◆ **ACTION ITEM**
List every figure panel cited in the cardiac injury text.

Start of SOURCE EXTRACT

The CD45+ leukocyte response in 30-hour post-Iso hearts reflected the same trends as acute injury area. While C10 hearts showed no significant reduction in CD45+ area with losartan, mdx hearts showed a 38% reduction in the prevalence of CD45 after losartan treatment, resulting in CD45 levels that are not different from those observed in wild type hearts (Fig. 5D). Interestingly, CD68+ macrophages showed a different trend, with a significant 53% reduction in total CD68+ area in C10 hearts treated with losartan, despite no change in total injury area or total leukocyte infiltration (Fig. 5E). Dystrophic hearts also showed a trend toward a proportionately larger CD68 decline with losartan, with 56% lower CD68 compared to only 38% reduction in CD45. These declines in CD68+ area appeared to manifest in both lesion and non-lesion areas in hearts of both strains, suggesting that the overall immune profile of these mice may have shifted as a consequence of AT1R blockade (Fig. 5E). Representative images, highlighting lesion-positive areas in hearts of both strains, demonstrate the visibly reduced prominence of CD68+ cellular infiltrates in losartan-treated groups (Fig. 5F).

4. DISCUSSION

Dystrophic cardiomyopathy is a progressive disorder in which the accumulation of lesions results in extensive fibrosis and global cardiac dysfunction. One major goal of the present study is to characterize myocardial injury in the dystrophic heart and the response to this injury over time. The cardiac injury protocol detailed here, resulting in a scattered distribution of myocardial lesions sustained secondary to increased workload on the heart, represents a physiologically relevant approach for modeling the injury that a dystrophic patient’s heart might sustain during surgical procedures or other severely stressful events. This applicability is underscored by reports of elevated cardiac troponin I in DMD and Becker muscular dystrophy (BMD) patient serum [49,50], aligning with our observation of elevated cTnI in the serum of mdx mice following Iso-induced cardiac damage. Isoproterenol’s well-characterized actions, ease of handling, and specificity for β-adrenergic receptors result in a simple and reproducible adrenergic stress model that can provide a reliable basis for evaluation of cardiac therapies. In addition to its utility in evaluating acute injury prevention as demonstrated here, this Iso-based injury model also provides quantifiable readouts for therapies that may target fibrosis or immune infiltration, broadening its applicability.

End of SOURCE EXTRACT
Start of DATASET ENTRIES

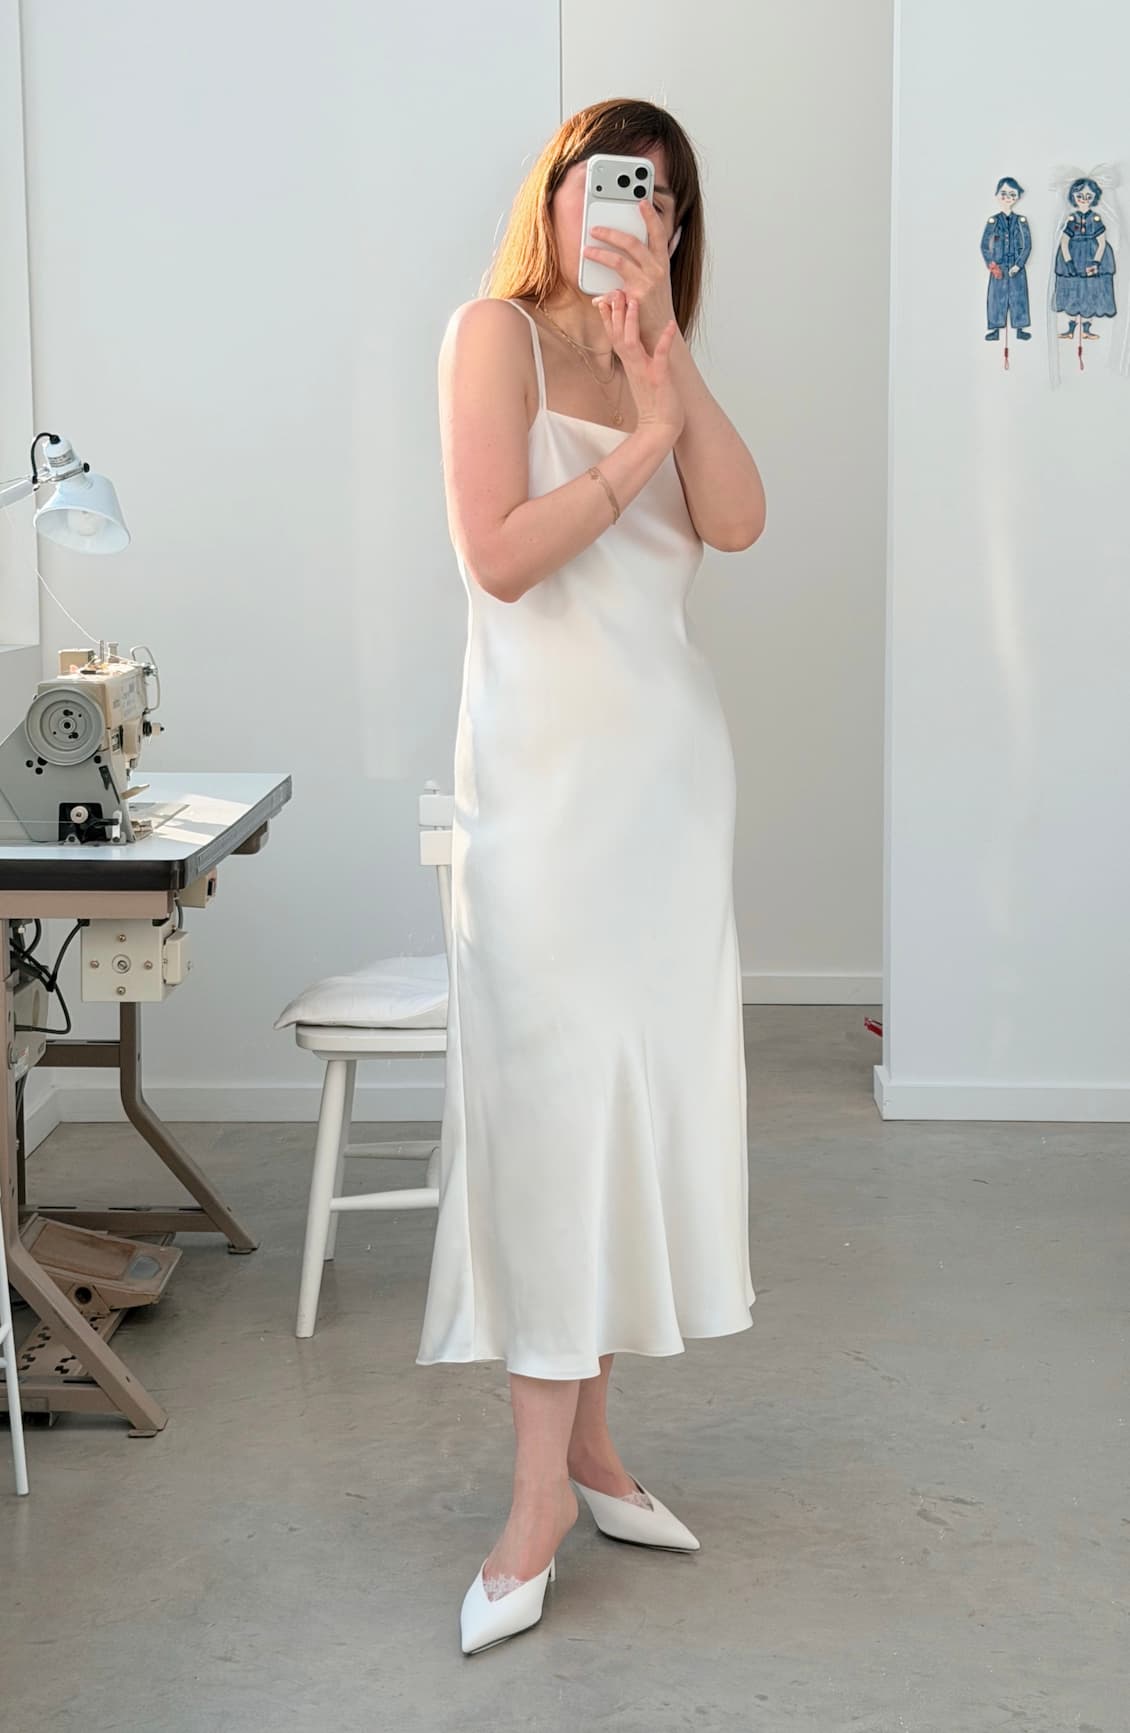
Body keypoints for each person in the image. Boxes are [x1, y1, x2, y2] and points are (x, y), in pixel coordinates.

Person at [416, 97, 766, 1655]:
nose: (639, 218)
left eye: (666, 204)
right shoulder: (488, 334)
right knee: (552, 1127)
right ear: (555, 197)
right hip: (543, 815)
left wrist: (664, 374)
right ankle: (535, 1495)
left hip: (665, 811)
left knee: (626, 1122)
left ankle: (595, 1453)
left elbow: (741, 524)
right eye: (614, 188)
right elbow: (496, 552)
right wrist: (636, 444)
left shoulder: (655, 370)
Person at [1055, 177, 1117, 341]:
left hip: (1091, 257)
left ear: (1094, 198)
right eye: (1080, 196)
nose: (1083, 200)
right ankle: (1071, 329)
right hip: (1074, 257)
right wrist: (1068, 262)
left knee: (1090, 291)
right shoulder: (1071, 218)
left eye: (1088, 196)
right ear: (1073, 197)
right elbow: (1064, 242)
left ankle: (1086, 329)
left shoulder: (1095, 218)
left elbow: (1102, 243)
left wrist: (1096, 262)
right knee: (1074, 290)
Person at [980, 177, 1032, 342]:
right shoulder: (993, 220)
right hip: (999, 266)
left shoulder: (1021, 220)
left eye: (1012, 194)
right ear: (997, 195)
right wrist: (992, 265)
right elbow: (984, 245)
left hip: (1016, 266)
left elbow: (1027, 245)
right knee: (996, 296)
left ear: (1017, 196)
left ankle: (1020, 328)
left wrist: (1019, 264)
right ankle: (995, 328)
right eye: (1004, 193)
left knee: (1019, 296)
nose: (1008, 197)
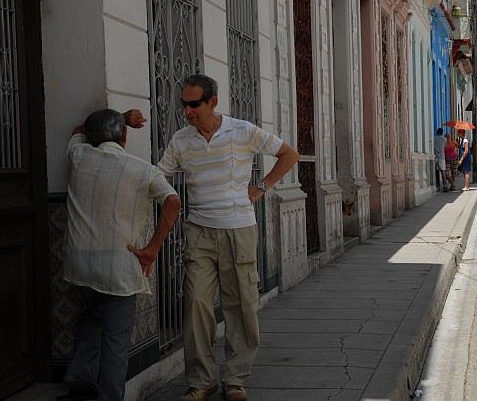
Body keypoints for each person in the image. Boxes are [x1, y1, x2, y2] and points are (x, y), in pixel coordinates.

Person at [157, 74, 299, 401]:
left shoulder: (242, 130)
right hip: (199, 231)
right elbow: (158, 175)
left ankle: (234, 379)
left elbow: (288, 154)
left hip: (239, 230)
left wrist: (261, 187)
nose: (188, 111)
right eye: (184, 105)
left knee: (240, 306)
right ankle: (201, 381)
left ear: (212, 102)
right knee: (196, 304)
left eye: (195, 104)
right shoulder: (181, 140)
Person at [61, 109, 181, 401]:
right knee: (116, 340)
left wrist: (122, 116)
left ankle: (79, 378)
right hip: (118, 268)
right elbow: (173, 202)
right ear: (124, 136)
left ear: (91, 137)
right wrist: (152, 249)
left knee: (91, 317)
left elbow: (79, 127)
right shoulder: (142, 170)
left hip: (80, 264)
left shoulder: (78, 156)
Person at [433, 127, 449, 192]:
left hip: (435, 155)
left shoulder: (434, 138)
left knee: (435, 170)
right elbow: (445, 146)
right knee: (443, 171)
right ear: (442, 132)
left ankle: (437, 185)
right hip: (442, 156)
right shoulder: (445, 139)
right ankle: (444, 186)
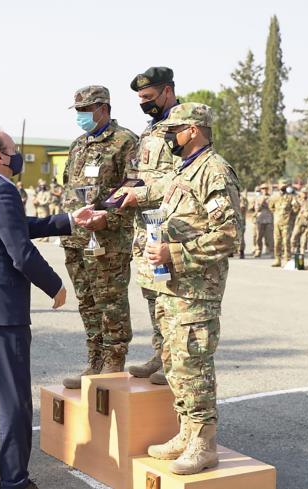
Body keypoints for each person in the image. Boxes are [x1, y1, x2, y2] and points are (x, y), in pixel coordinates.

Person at [0, 129, 101, 489]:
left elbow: (14, 228)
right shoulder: (2, 189)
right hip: (0, 312)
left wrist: (68, 220)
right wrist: (55, 285)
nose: (19, 155)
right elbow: (20, 252)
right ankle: (15, 481)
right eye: (14, 151)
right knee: (14, 400)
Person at [130, 103, 240, 475]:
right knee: (175, 364)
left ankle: (204, 443)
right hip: (172, 287)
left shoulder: (214, 170)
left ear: (193, 129)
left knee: (194, 364)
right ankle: (186, 431)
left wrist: (173, 253)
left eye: (173, 131)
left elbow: (227, 236)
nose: (169, 138)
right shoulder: (184, 169)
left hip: (196, 289)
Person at [60, 85, 138, 389]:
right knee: (87, 301)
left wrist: (108, 216)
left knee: (110, 301)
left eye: (85, 110)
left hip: (108, 239)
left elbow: (133, 186)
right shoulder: (78, 144)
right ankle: (94, 359)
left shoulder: (125, 142)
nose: (80, 116)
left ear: (103, 108)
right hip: (76, 237)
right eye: (78, 110)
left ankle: (114, 359)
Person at [118, 66, 181, 386]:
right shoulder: (150, 130)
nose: (143, 103)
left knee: (170, 293)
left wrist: (140, 192)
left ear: (167, 91)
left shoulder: (184, 126)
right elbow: (139, 172)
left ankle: (174, 361)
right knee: (152, 292)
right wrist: (122, 192)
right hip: (145, 225)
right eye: (140, 98)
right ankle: (160, 354)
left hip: (170, 225)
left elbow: (184, 177)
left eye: (148, 97)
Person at [269, 179, 299, 267]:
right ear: (278, 186)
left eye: (285, 185)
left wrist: (290, 216)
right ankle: (277, 260)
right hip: (277, 222)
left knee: (286, 242)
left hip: (287, 223)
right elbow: (271, 207)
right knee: (277, 242)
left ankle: (287, 260)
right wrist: (277, 214)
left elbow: (296, 208)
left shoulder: (291, 197)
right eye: (282, 185)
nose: (283, 186)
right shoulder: (274, 197)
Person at [253, 183, 273, 257]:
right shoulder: (258, 198)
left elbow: (272, 208)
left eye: (266, 188)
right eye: (263, 188)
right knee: (258, 237)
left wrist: (267, 203)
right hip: (260, 219)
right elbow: (256, 208)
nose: (264, 190)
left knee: (269, 237)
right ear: (261, 190)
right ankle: (258, 250)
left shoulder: (271, 197)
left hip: (268, 219)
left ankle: (271, 251)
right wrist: (262, 202)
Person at [237, 189, 248, 259]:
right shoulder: (228, 196)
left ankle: (241, 251)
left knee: (240, 237)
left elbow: (242, 208)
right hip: (230, 219)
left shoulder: (241, 198)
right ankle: (230, 252)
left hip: (239, 219)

End of DATASET ENTRIES

◆ **ANSWER SPACE**
Fig. 5D, Fig. 5E, Fig. 5F